Diagnosis is based mainly on the isolation of the pathogen from infected tissues and fluids, while imaging, histopathological, and other laboratory methods are of limited use, due to the fact that Legionella infection does not present with specific signs and symptoms. However, Legionella spp. do not grow on standard microbiology media and are usually not detected by blood culture or Gram stain or culture of sputum [10]. Urine antigen test is a rapid, practical, and inexpensive method for the diagnosis of the disease, characterized by specificity that almost reaches 100% [11]. The above explain the fact that the availability of tests for Legionella antigen in the urine resulted in a limited use of cultures and serological studies [12]. The primary disadvantage of urinary testing is that it detects only Legionella pneumophila serogroup 1.

Fluoroquinolones (such as moxifloxacin) and newer macrolides (such as azithromycin) are generally considered as the antibiotic agents of choice, regarding the treatment of Legionella pneumonia. Combined treatment is believed to be superior to monotherapy in cases of severe clinical disease or in immunosuppressed subjects [13]. In general, Legionella species are susceptible to antibiotics of choice; still, resistant strains have been described, especially in cases treated with rifampin [13]. The duration of treatment, with moxifloxacin or azithromycin, should be 7–10 days in uncomplicated cases and should reach 21 days in severe cases or in immunocompromised hosts [14].

The first report that associated Legionella and rhabdomyolysis was published in 1980 by Posner et al. [15] and since then, the above relationship has been well established.
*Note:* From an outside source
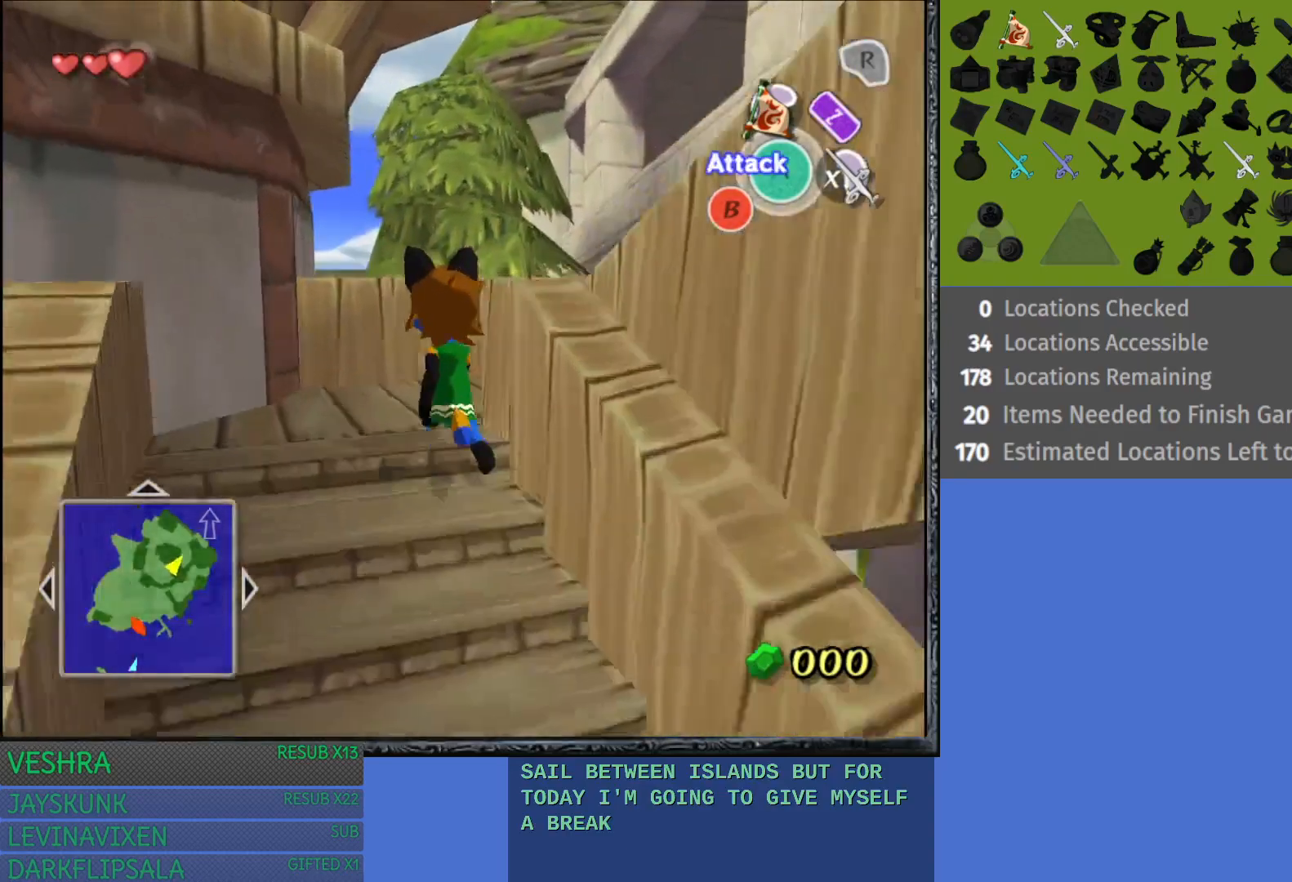
{"buttons": [], "left_stick": "down-right", "right_stick": "center", "events": [[67, "left_stick", "up-right"], [217, "left_stick", "right"], [433, "left_stick", "down-right"]]}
The exact mechanism of muscle injury caused by Legionella is still unclear. However, release of an endotoxin or exotoxin that causes rhabdomyolysis and direct bacterial invasion seem to be the most probable mechanisms [7]. High morbidity (57% of cases with acute renal failure) and mortality (death in 38% of cases) are linked with bacterial causes of rhabdomyolysis [7].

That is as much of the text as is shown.